### What you need to do:
Pick out every line in the records that contains the word "Συμβούλια". Letter case matters.

### Input data:
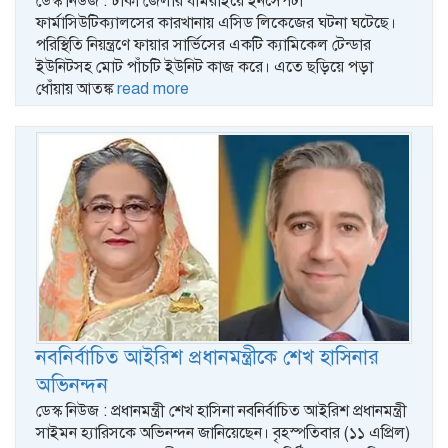
ডেস্ক নিউজ : ঢাকা জেলার ধামরাইয়ে ইনসেপটা
ফার্মাসিউটিক্যালসের কারখানায় এসিড লিকেজের ঘটনা ঘটেছে।
পরিস্থিতি নিয়ন্ত্রণে ফায়ার সার্ভিসের একটি ক্যামিকেল টেন্ডার
ইউনিটসহ মোট পাঁচটি ইউনিট কাজ করে। এতে ছড়িয়ে পড়া
ধোঁয়ায় আতঙ্ক
read more
নবনির্বাচিত আইরিশ প্রধানমন্ত্রীকে শেখ হাসিনার
অভিনন্দন
ডেস্ক নিউজ : প্রধানমন্ত্রী শেখ হাসিনা নবনির্বাচিত আইরিশ প্রধানমন্ত্রী
সাইমন হ্যারিসকে অভিনন্দন জানিয়েছেন। বৃহস্পতিবার (১১ এপ্রিল)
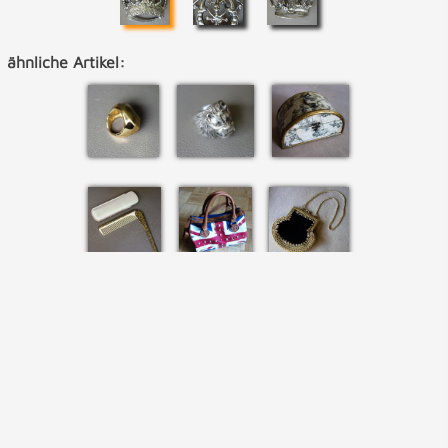
ähnliche Artikel:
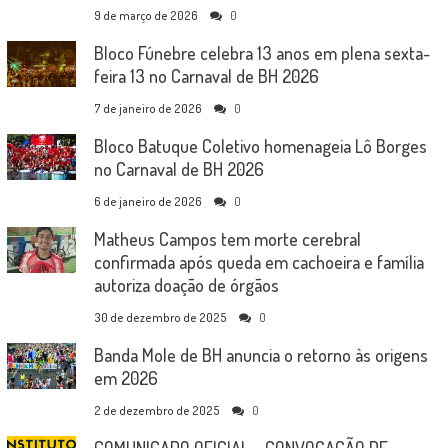
9 de março de 2026
0
Bloco Fúnebre celebra 13 anos em plena sexta-
feira 13 no Carnaval de BH 2026
7 de janeiro de 2026
0
Bloco Batuque Coletivo homenageia Lô Borges
no Carnaval de BH 2026
6 de janeiro de 2026
0
Matheus Campos tem morte cerebral
confirmada após queda em cachoeira e família
autoriza doação de órgãos
30 de dezembro de 2025
0
Banda Mole de BH anuncia o retorno às origens
em 2026
2 de dezembro de 2025
0
COMUNICADO OFICIAL – CONVOCAÇÃO DE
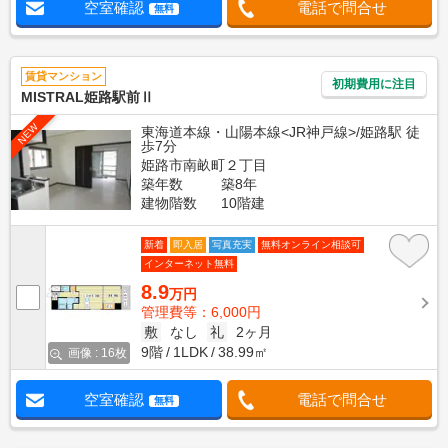
空室確認
電話で問合せ
無料
賃貸マンション
初期費用に注目
MISTRAL姫路駅前Ⅱ
NEW
東海道本線・山陽本線<JR神戸線>/姫路駅 徒
歩7分
姫路市南畝町２丁目
築年数
築8年
建物階数
10階建
新着
即入居
写真充実
無料オンライン相談可
インターネット無料
8.9
万円
管理費等：6,000円
敷
なし
礼
2ヶ月
9階
1LDK
38.99㎡
画像 : 16枚
空室確認
電話で問合せ
無料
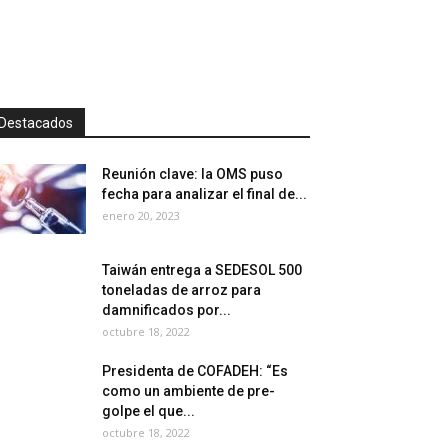
Destacados
Reunión clave: la OMS puso
fecha para analizar el final de...
enero 20, 2023
Taiwán entrega a SEDESOL 500
toneladas de arroz para
damnificados por...
octubre 18, 2022
Presidenta de COFADEH: “Es
como un ambiente de pre-
golpe el que...
octubre 18, 2022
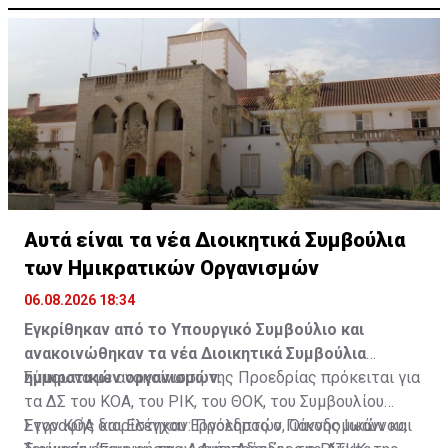
Αυτά είναι τα νέα Διοικητικά Συμβούλια
των Ημικρατικών Οργανισμών
06.08.2026 18:34
Εγκρίθηκαν από το Υπουργικό Συμβούλιο και
ανακοινώθηκαν τα νέα Διοικητικά Συμβούλια
ημικρατικών οργανισμών.
Σύμφωνα με ανακοίνωση της Προεδρίας πρόκειται για
τα ΔΣ του ΚΟΑ, του ΡΙΚ, του ΘΟΚ, του Συμβουλίου
Εγγραφής και Ελέγχου Εργοληπτών, Οικοδομικών και
Στον ΚΟΑ διορίστηκαν: Πρόεδρος ο Γιάννης Ιωάννου,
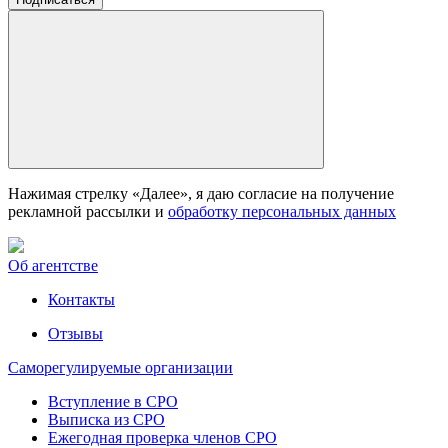
Нажимая стрелку «Далее», я даю согласие на получение
рекламной рассылки и
обработку персональных данных
Об агентстве
Контакты
Отзывы
Саморегулируемые организации
Вступление в СРО
Выписка из СРО
Ежегодная проверка членов СРО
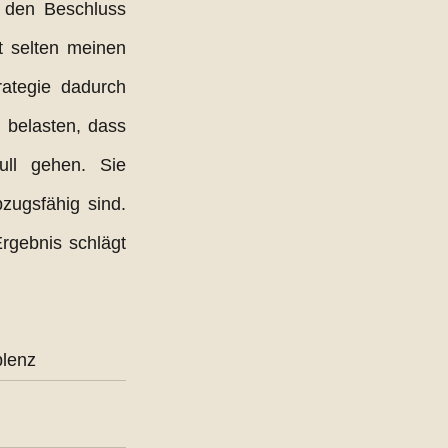
 den Beschluss 
 selten meinen 
rategie dadurch 
belasten, dass 
ll gehen. Sie 
ugsfähig sind. 
rgebnis schlägt 
blenz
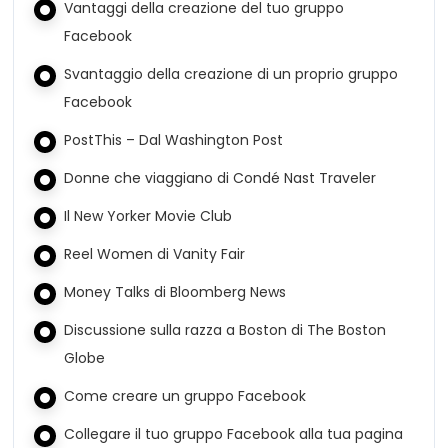
Vantaggi della creazione del tuo gruppo
Facebook
Svantaggio della creazione di un proprio gruppo
Facebook
PostThis – Dal Washington Post
Donne che viaggiano di Condé Nast Traveler
Il New Yorker Movie Club
Reel Women di Vanity Fair
Money Talks di Bloomberg News
Discussione sulla razza a Boston di The Boston
Globe
Come creare un gruppo Facebook
Collegare il tuo gruppo Facebook alla tua pagina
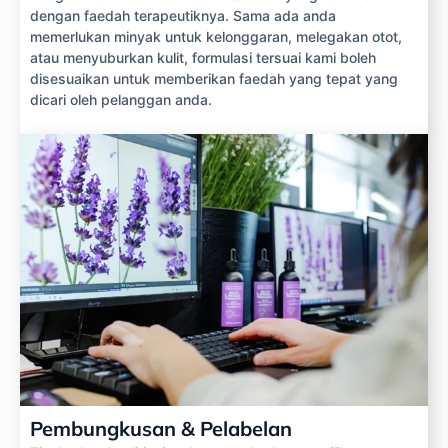
dengan faedah terapeutiknya. Sama ada anda
memerlukan minyak untuk kelonggaran, melegakan otot,
atau menyuburkan kulit, formulasi tersuai kami boleh
disesuaikan untuk memberikan faedah yang tepat yang
dicari oleh pelanggan anda.
Pembungkusan & Pelabelan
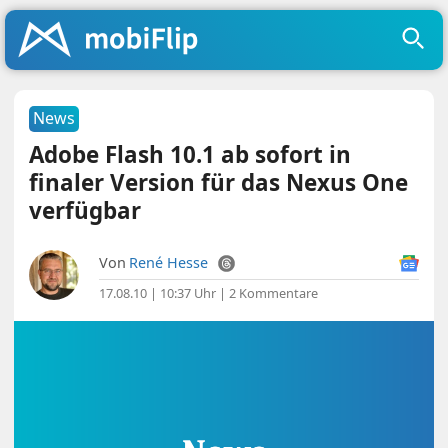
News
Adobe Flash 10.1 ab sofort in
finaler Version für das Nexus One
verfügbar
Von
René Hesse
17.08.10 | 10:37 Uhr
|
2 Kommentare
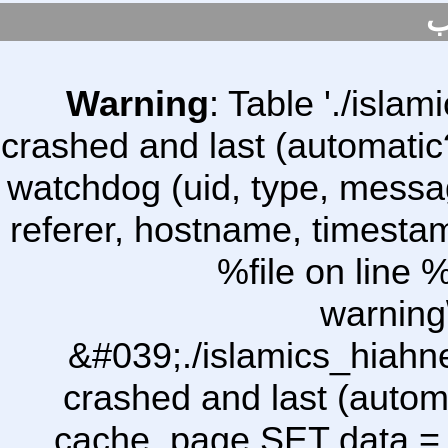
ب
Warning
: Table './isl
crashed and last (automatic
watchdog (uid, type, message
referer, hostname, timesta
%file on line %
warning
&#039;./islamics_hiah
crashed and last (autom
cache_page SET data =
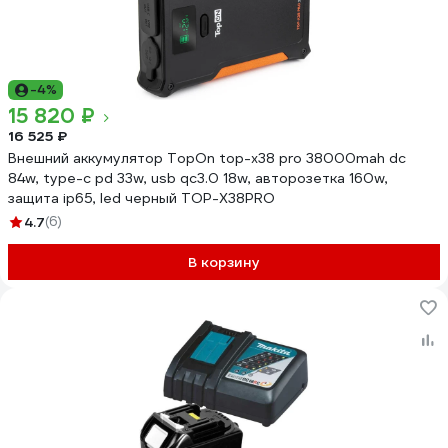
-4%
15 820 ₽
16 525 ₽
Внешний аккумулятор TopOn top-x38 pro 38000mah dc
84w, type-c pd 33w, usb qc3.0 18w, авторозетка 160w,
защита ip65, led черный TOP-X38PRO
4.7
(6)
В корзину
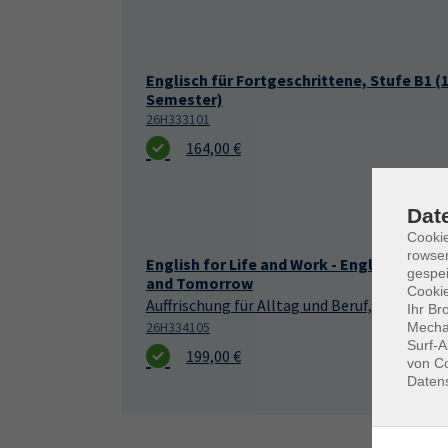
Englisch für Fortgeschrittene, Stufe B1 (1
Semester)
26H333101
164,00 €
Dat
Cooki
rowse
English for Life and Work - English for To
gespei
and Tomorrow
Cookie
Auffrischung für Alltag und Beruf, Stufe A2+
Ihr Br
26H334105
Mechan
Surf-A
199,00 €
von Co
Daten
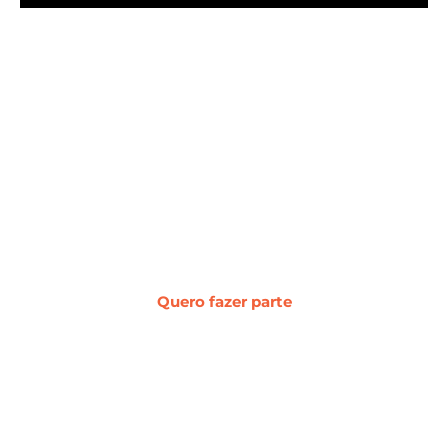
#WebcerCommunity
Os melhores insights sobre marketing
digital, vendas, experiência do cliente,
desenvolvimento web e
transformação digital.
Quero fazer parte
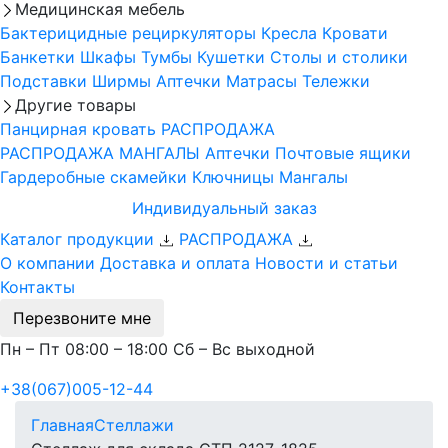
Медицинская мебель
Бактерицидные рециркуляторы
Кресла
Кровати
Банкетки
Шкафы
Тумбы
Кушетки
Столы и столики
Подставки
Ширмы
Аптечки
Матрасы
Тележки
Другие товары
Панцирная кровать
РАСПРОДАЖА
РАСПРОДАЖА МАНГАЛЫ
Аптечки
Почтовые ящики
Гардеробные скамейки
Ключницы
Мангалы
Индивидуальный заказ
Каталог продукции
РАСПРОДАЖА
О компании
Доставка и оплата
Новости и статьи
Контакты
Перезвоните мне
Пн – Пт 08:00 – 18:00 Сб – Вс выходной
+38(067)005-12-44
Главная
Стеллажи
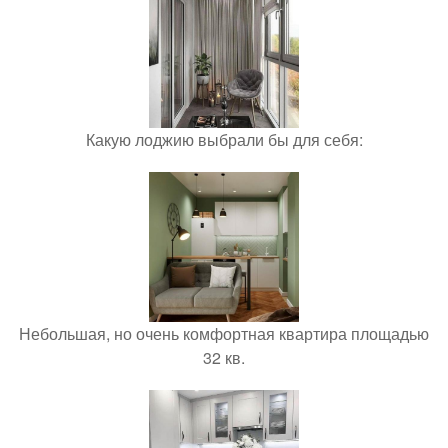
Какую лоджию выбрали бы для себя:
Небольшая, но очень комфортная квартира площадью
32 кв.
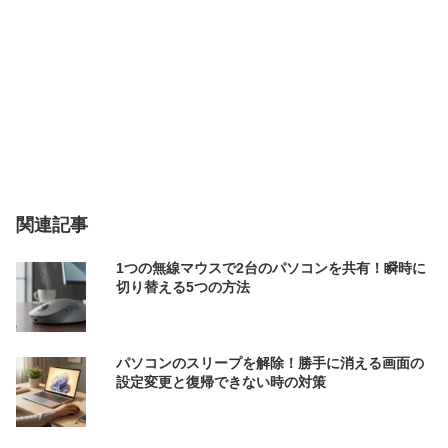
関連記事
1つの無線マウスで2台のパソコンを共有！瞬時に
切り替える5つの方法
パソコンのスリープを解除！勝手に消える画面の
設定変更と復帰できない時の対策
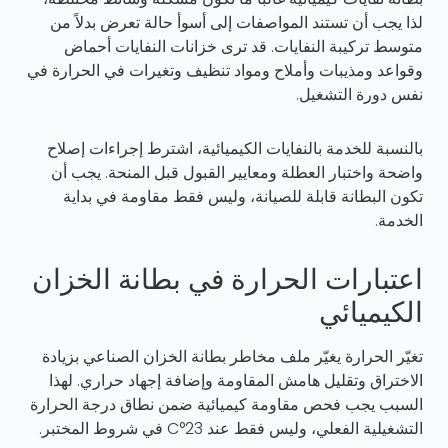
لذا يجب أن تستند المواصفات إلى أسوأ حالة تعرض بدلاً من
متوسط تركيبة النفايات. قد ترى خزانات النفايات أحماض
وقواعد ومذيبات وأملاح ومواد تنظيف وتغيرات في الحرارة في
نفس دورة التشغيل.
بالنسبة للخدمة بالنفايات الكيميائية، اشترط إجراءات إصلاح
واضحة واختبار العطلة ومعايير القبول قبل المنحة. يجب أن
تكون البطانة قابلة للصيانة، وليس فقط مقاومة في بداية
الخدمة.
اعتبارات الحرارة في بطانة الخزان
الكيميائي
تغيّر الحرارة يغيّر ملف مخاطر بطانة الخزان الصناعي بزيادة
الاختراق وتقليل هامش المقاومة وإضافة إجهاد حراري. لهذا
السبب يجب فحص مقاومة كيميائية ضمن نطاق درجة الحرارة
التشغيلية الفعلي، وليس فقط عند 23°C في شروط المختبر.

### Exercise output:
Αυτά είναι τα νέα Διοικητικά Συμβούλια
ανακοινώθηκαν τα νέα Διοικητικά Συμβούλια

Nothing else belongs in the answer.